AS THE D.C. Voting Rights Amendment reaches age 3, it appears to be drawing its last breath. In the past year only one state approved the amendment -- fewer than the three that approved it in its second year, which in turn was fewer than the six the year before.

The trend is pretty clear. Even the one state that ratified the amendment in the last year, Oregon, initially voted it down. In Maine and California the amendment failed completely this year. In order for the amendment to become part of the Constitution by getting the approval of the necessary 38 states, it will have to reverse this pattern by gaining ratification in an average of seven states a year for the remaing four years of its life. We draw these dismal facts to your attention to illustrate the point that the people of this city -- if they truly want two senators and a representative -- are going to have to get behind the amendment immediately with money, and work as never before.

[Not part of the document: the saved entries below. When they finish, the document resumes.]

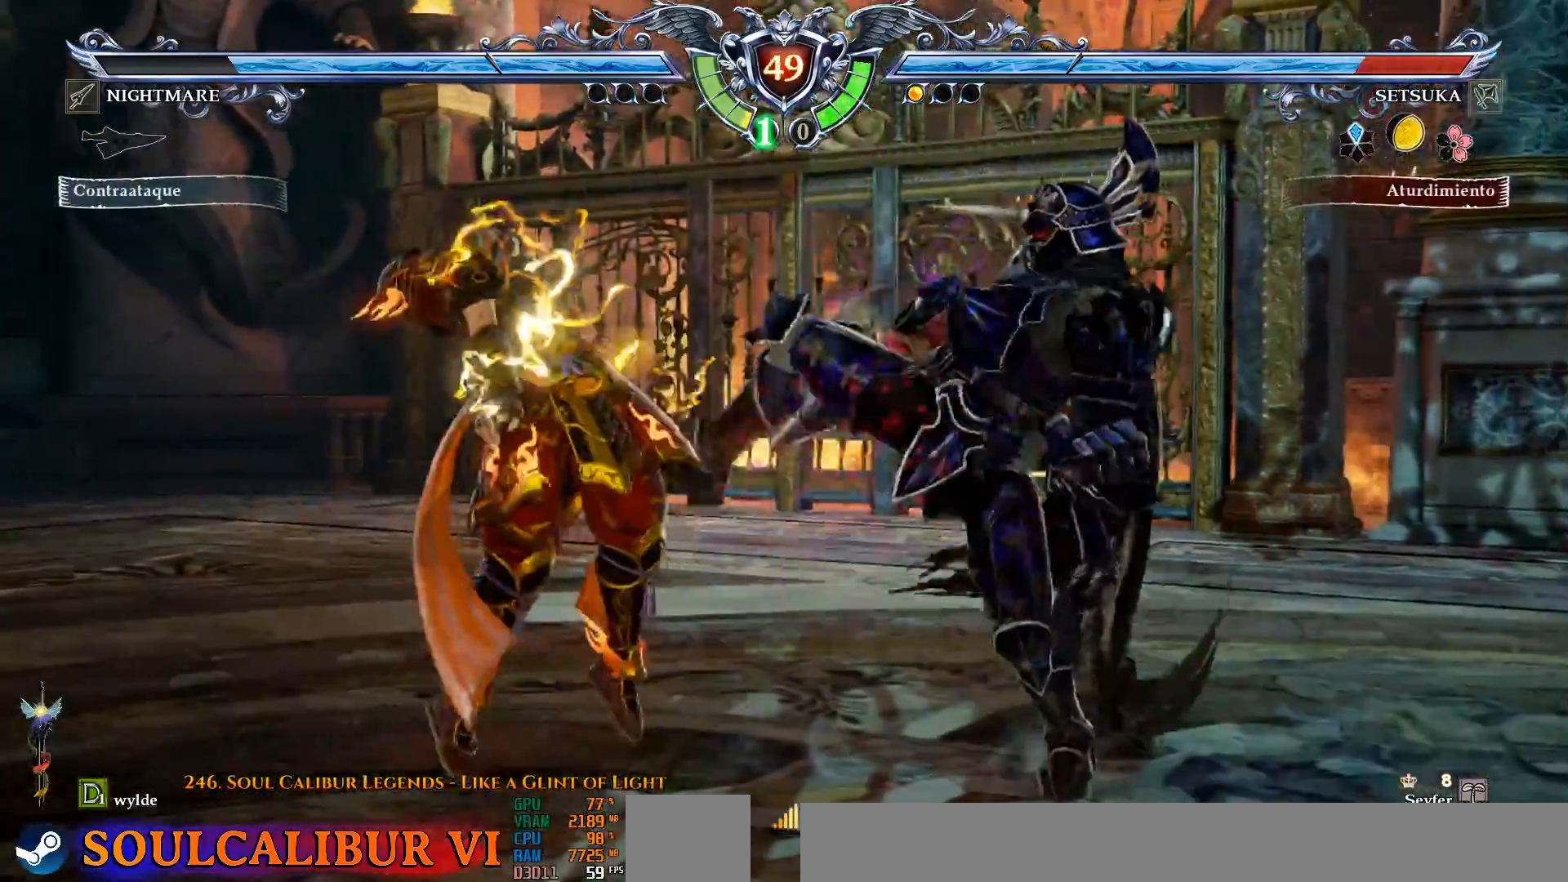
{"dt_ms": 500, "buttons": ["CROSS", "DPAD_RIGHT"], "left_stick": "center", "right_stick": "center", "events": [[83, "CROSS", "up"], [133, "CROSS", "down"], [217, "CROSS", "up"], [267, "CROSS", "down"], [367, "CROSS", "up"], [433, "CROSS", "down"]]}
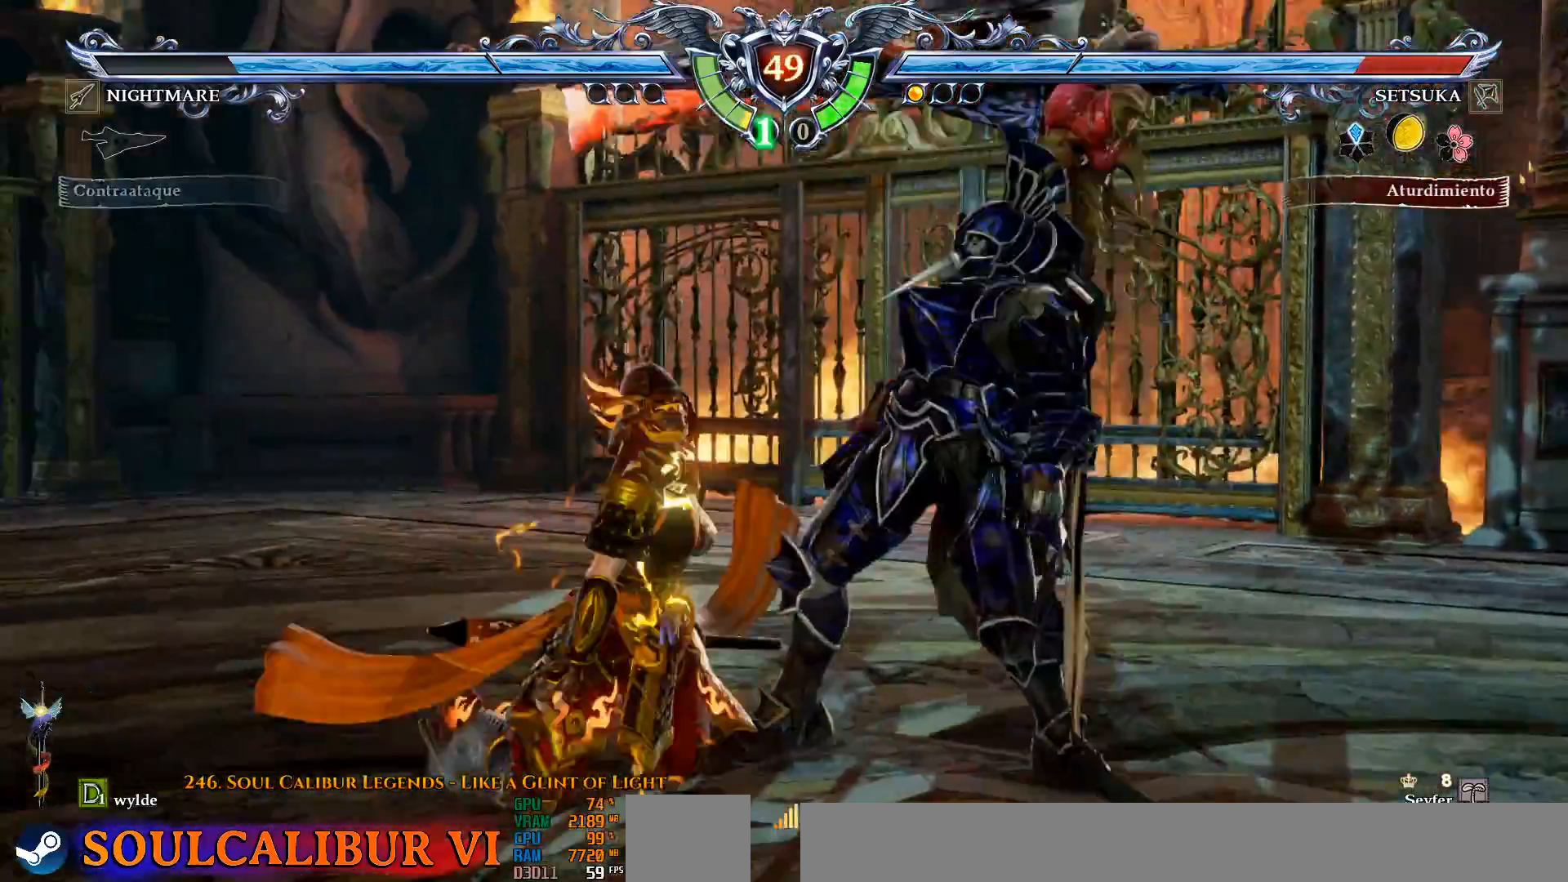
{"dt_ms": 500, "buttons": [], "left_stick": "center", "right_stick": "center", "events": [[217, "DPAD_RIGHT", "up"], [350, "CROSS", "up"]]}
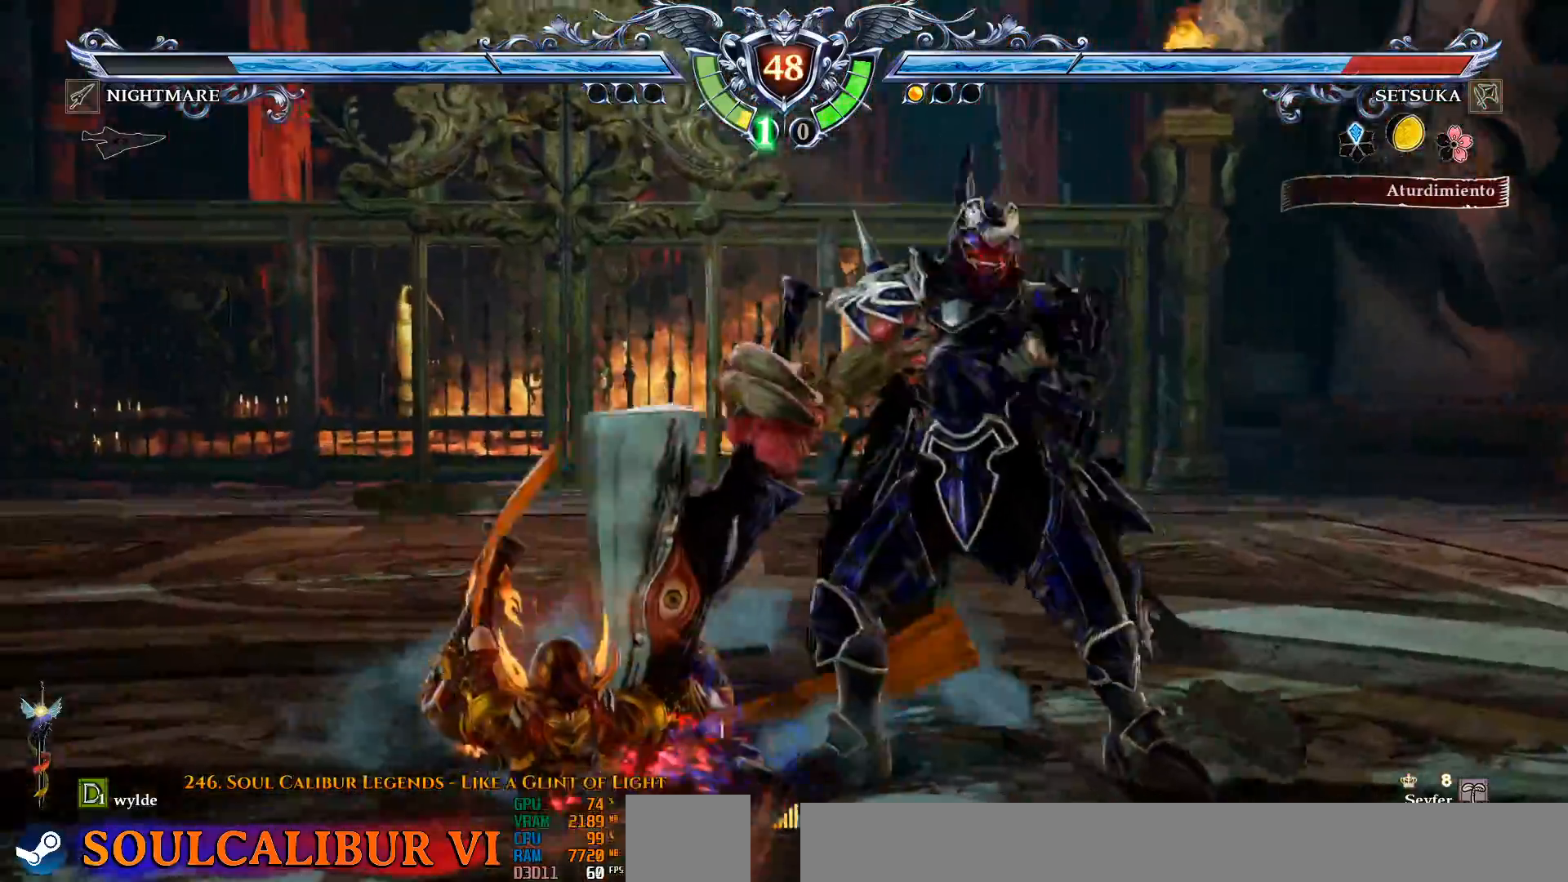
{"dt_ms": 500, "buttons": [], "left_stick": "center", "right_stick": "center", "events": []}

Over the past year some major flaws in the campaign have been mended, including divisions among leading supporters of the amendment. Now Del. Walter Fauntroy, Mayor Marion Barry and the Voting Rights Service Corp. have joined with Joseph Rauh (who writes on the opposite page today) and Dick Clark, chairman of the National Coalition for Sel-Determination for the District, to try to see that the amendment gets passed.

With the leadership of the drive solidified, the campaign also has increased its activities around the country, getting the message to legislators and local groups in several states that there are still people in the United States who do not have representation in the national government. This sort of groundwork in preparation for votes in state legislatures was not being done before. Now that it has been done, Mr. Clark says there are five states with nearly enough legislators convinced that they should support the amendment to pass it when the next vote is taken.

It is important that District residents not give up hope now. To do so while time remains to get the amendment approved would be to tell the rest of the country that the District does not really want voting rights in Congress. Voting rights for the District have, in fact, been more enthusiastically supported in some of the states considering the amendment than they have here. We can do better.